If @Ian hadn't posted his last response, I would have.  Because, if there is not a problem occurring, as a Scrum Master, I would not worry about it.  I might watch to see if problems arise but it isn't anything I'd mention to the team until issues started to arise.


08:22 am March 6, 2024

Backlog refinement meetings is not a ceremony in Scrum but most teams do it as it helps make Scrum better (speeds up the sprint planning in most cases). The process you follow, if it yields the right results then probably it is not concerning. The responsibility of the backlog rests with the product owner and in your case the task of refinement has been delegated to the engineering lead which is fine. However, the engineering lead should not work in isolation and he should be working closely with the product owner. The developers will eventually come into the picture during the sprint planning and that is the meeting which you could closely observe as a Scrum master. Are there difference of opinion regarding understanding of the task and estimates? That should help you get a better understanding if the current way of backlog refinement is fine, or you need to make some changes into it.

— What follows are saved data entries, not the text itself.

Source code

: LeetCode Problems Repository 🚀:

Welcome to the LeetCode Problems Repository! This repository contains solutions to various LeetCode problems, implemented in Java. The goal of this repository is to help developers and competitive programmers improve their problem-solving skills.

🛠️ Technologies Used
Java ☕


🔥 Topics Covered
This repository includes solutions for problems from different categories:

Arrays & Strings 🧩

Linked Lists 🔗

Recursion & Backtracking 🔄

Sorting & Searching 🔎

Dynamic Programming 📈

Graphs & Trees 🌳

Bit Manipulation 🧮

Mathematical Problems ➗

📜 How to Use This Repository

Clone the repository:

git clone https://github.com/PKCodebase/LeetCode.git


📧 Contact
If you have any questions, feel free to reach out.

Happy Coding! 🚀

In most cases the practice is as mentioned by Daniel, the team spends x hours a week reviewing the backlog. No matter who does it (or how it is done), the refinement is beneficial for the overall hygiene of the backlog.


10:05 pm March 10, 2024

It's clear from your post and the responses so far that there's a significant concern about the lack of collaborative involvement in your team's backlog refinement process. Echoing the potential for leveraging technology to enhance collaboration and transparency during the refinement process, tools like shared digital boards (e.g., Trello, Jira) or collaborative documents can facilitate asynchronous refinement activities, allowing the entire team to contribute insights, questions, and estimates even outside formal meetings. This approach encourages continuous refinement, enables the engineering lead to collect input from the team asynchronously, and supports the creation of a shared understanding of backlog items before they're formally discussed in refinement meetings. Additionally, implementing a rotating refinement facilitator role could democratize the process, allowing different team members to lead the refinement process periodically. This not only prevents knowledge silos but also fosters a deeper collective understanding of the project and encourages a more distributed sense of ownership and accountability, aligning more closely with Scrum principles of shared responsibility and team collaboration.